--- Texto de origen ---
El fabricante de automóviles chino BYD ha anunciado un gran avance en la tecnología de baterías de vehículos eléctricos (EV): una nueva batería capaz de recargarse completamente en menos de 10 minutos. Este avance, denominado “Flash-charge”, debutará en el Denza Z9 GT, un modelo cuyo lanzamiento está previsto para finales de este año en el Reino Unido.
La ventaja de la velocidad: comparable al repostaje de gasolina ⛽️
La batería Blade de segunda generación puede manejar hasta 1500 kW de potencia de carga, una velocidad que, según BYD, rivaliza con el tiempo que lleva llenar un automóvil de gasolina tradicional. Las pruebas en el mundo real muestran una carga del 10 al 70 % en solo 5 minutos y una carga completa del 10 al 97 % en 9 minutos en condiciones óptimas. Incluso en condiciones de frío extremo (-30 °C), una carga del 20 al 97 % tarda sólo 12 minutos.
Este es un salto significativo más allá de las capacidades de carga actuales. La nueva batería también tiene un 5% más de densidad energética que su predecesora, que ya ofrecía capacidades de hasta 150 kWh. El Denza Z9 GT utiliza un paquete de 100 kWh como configuración inicial.

--- Partes del ejercicio ---
1/ Transcribe del texto sobre la batería de BYD el tramo que va desde "La ventaja de" hasta "sólo 12 minutos.".
2/ Según el texto sobre la batería de BYD, ¿en qué modelo debutará la tecnología "Flash-charge"?
Los ítems son un material aparte, sin relación con el texto sobre la batería de BYD.

--- Entradas de datos guardadas ---
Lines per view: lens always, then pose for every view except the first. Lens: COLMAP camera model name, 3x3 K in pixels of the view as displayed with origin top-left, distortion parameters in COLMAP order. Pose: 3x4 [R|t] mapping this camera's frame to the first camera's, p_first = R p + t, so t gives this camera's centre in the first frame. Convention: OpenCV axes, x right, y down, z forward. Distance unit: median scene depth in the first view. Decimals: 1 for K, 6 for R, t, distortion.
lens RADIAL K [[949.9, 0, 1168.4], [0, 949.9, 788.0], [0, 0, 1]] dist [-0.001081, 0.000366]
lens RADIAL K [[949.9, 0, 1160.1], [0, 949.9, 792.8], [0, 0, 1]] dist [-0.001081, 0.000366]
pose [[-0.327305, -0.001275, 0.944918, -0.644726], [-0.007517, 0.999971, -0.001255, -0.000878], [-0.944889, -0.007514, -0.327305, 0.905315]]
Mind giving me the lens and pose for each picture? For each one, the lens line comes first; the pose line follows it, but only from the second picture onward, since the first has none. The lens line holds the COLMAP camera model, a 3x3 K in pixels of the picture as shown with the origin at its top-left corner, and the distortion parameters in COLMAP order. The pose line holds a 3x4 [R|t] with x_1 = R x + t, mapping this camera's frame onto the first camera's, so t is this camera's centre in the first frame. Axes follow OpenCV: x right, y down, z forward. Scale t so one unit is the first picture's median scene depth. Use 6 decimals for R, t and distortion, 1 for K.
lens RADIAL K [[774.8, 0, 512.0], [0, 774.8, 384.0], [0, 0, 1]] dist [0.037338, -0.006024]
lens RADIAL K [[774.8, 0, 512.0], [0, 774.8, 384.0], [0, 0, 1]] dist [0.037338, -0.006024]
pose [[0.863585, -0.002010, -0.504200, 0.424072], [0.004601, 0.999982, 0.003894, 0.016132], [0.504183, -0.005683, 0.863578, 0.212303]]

--- Respuestas dadas ---
1/
La ventaja de la velocidad: comparable al repostaje de gasolina ⛽️
La batería Blade de segunda generación puede manejar hasta 1500 kW de potencia de carga, una velocidad que, según BYD, rivaliza con el tiempo que lleva llenar un automóvil de gasolina tradicional. Las pruebas en el mundo real muestran una carga del 10 al 70 % en solo 5 minutos y una carga completa del 10 al 97 % en 9 minutos en condiciones óptimas. Incluso en condiciones de frío extremo (-30 °C), una carga del 20 al 97 % tarda sólo 12 minutos.

2/ En el Denza Z9 GT.